Healthcare will look very different in 2033 as the workforce evolves and systems incorporate digital technology to improve access to care.
The trends we are seeing today will be the same, but they will reach tipping points/breaking points in the next 10 years that necessitate action by the hospitals and health systems. The populations we serve will get older and sicker. Our service utilization will decline, but when used, patients will be more complex and have longer lengths of stay. Younger, healthier patients will seek care through new delivery channels. Margin pressures on health system P&Ls will become thinner, necessitating new care models to maintain sustainability.
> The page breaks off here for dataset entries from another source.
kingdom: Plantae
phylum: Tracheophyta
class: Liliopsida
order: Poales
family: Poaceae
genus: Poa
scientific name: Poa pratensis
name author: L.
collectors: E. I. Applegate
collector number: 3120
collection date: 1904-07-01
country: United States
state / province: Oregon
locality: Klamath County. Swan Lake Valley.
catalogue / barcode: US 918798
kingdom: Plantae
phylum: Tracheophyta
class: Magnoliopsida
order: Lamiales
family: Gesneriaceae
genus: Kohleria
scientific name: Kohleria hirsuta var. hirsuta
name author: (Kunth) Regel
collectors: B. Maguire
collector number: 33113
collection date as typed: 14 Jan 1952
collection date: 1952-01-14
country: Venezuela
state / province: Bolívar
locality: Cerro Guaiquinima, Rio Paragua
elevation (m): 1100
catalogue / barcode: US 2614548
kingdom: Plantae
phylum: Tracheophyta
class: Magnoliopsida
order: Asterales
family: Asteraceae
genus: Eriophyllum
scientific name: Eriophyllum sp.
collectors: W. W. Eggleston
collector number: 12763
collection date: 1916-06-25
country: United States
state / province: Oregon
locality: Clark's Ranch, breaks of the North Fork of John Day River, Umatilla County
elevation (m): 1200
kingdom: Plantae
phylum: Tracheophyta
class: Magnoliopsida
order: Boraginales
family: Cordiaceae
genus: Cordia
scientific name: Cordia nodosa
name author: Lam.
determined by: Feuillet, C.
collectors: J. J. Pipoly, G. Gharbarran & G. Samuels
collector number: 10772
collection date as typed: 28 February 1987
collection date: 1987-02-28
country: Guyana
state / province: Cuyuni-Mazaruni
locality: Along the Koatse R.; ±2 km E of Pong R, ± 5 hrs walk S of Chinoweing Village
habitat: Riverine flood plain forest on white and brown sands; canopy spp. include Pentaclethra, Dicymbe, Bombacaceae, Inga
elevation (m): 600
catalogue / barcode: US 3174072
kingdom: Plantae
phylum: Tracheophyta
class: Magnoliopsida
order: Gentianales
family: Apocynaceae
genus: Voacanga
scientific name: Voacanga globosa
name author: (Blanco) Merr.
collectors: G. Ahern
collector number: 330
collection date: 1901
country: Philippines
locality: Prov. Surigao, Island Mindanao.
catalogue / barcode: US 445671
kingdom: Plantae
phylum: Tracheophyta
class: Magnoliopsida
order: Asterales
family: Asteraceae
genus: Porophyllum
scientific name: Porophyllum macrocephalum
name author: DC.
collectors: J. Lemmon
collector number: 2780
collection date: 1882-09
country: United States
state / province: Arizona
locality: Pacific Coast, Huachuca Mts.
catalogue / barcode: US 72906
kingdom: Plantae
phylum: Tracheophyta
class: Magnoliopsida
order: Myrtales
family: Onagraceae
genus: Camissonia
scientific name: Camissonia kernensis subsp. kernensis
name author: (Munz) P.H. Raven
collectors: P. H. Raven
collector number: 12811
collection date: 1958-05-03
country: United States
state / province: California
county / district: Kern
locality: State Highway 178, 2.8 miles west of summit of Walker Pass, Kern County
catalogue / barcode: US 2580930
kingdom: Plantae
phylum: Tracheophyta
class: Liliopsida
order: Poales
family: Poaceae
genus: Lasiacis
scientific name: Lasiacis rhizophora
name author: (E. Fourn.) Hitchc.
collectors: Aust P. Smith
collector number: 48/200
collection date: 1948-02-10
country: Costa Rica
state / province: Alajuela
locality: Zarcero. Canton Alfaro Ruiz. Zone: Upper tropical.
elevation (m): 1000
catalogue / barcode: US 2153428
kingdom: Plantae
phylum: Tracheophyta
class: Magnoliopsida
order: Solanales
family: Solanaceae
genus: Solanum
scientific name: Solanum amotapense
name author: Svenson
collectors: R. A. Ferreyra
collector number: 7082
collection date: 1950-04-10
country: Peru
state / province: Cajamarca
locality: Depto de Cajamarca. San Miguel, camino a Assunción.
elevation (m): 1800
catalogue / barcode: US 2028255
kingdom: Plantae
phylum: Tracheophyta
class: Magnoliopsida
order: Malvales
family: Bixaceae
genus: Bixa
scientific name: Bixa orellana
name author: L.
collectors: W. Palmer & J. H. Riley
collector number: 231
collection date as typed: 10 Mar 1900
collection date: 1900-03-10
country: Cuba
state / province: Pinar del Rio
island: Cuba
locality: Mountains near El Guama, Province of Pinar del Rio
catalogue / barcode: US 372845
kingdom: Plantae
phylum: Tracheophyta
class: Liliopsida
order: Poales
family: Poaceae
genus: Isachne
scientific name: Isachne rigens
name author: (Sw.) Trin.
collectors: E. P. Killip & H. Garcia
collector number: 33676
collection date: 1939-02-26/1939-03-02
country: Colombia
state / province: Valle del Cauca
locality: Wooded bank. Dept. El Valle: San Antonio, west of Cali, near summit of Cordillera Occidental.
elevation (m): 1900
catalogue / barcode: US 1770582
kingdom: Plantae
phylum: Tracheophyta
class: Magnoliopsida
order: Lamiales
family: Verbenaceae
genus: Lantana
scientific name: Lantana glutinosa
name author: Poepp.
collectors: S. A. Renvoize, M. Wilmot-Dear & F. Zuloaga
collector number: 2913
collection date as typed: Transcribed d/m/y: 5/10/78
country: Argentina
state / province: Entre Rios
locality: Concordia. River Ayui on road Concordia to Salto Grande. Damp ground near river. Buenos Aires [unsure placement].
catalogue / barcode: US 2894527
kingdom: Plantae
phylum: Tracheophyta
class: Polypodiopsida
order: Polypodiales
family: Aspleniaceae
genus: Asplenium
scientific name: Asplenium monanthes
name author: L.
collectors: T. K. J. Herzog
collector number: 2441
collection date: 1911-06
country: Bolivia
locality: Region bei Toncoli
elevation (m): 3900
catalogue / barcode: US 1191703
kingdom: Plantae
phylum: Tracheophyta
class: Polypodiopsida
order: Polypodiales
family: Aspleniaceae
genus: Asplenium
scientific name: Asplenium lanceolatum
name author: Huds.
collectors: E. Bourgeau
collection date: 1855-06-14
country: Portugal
Workforce constraints for physicians and nursing will force changes in how care is delivered. New technologies will emerge with new care models/staffing. Funding new capabilities and offsetting the cost of supplies will likely cause the need for larger and larger economies of scale. Pressure to reduce healthcare costs and the availability of some new information may force employers to take actions related to benefits design (more readily accepting of narrowing networks despite the war on talent). However, this will likely happen via brokers and insurance companies versus direct-to-health system relationships [market dependent]. Lastly, new players will emerge in this space.
Continuing to tweak the current model and waiting for the payment system to be the reason we change is a leadership failure in our profession. However, those that have courage and manage well the glide path to the future will be those that succeed.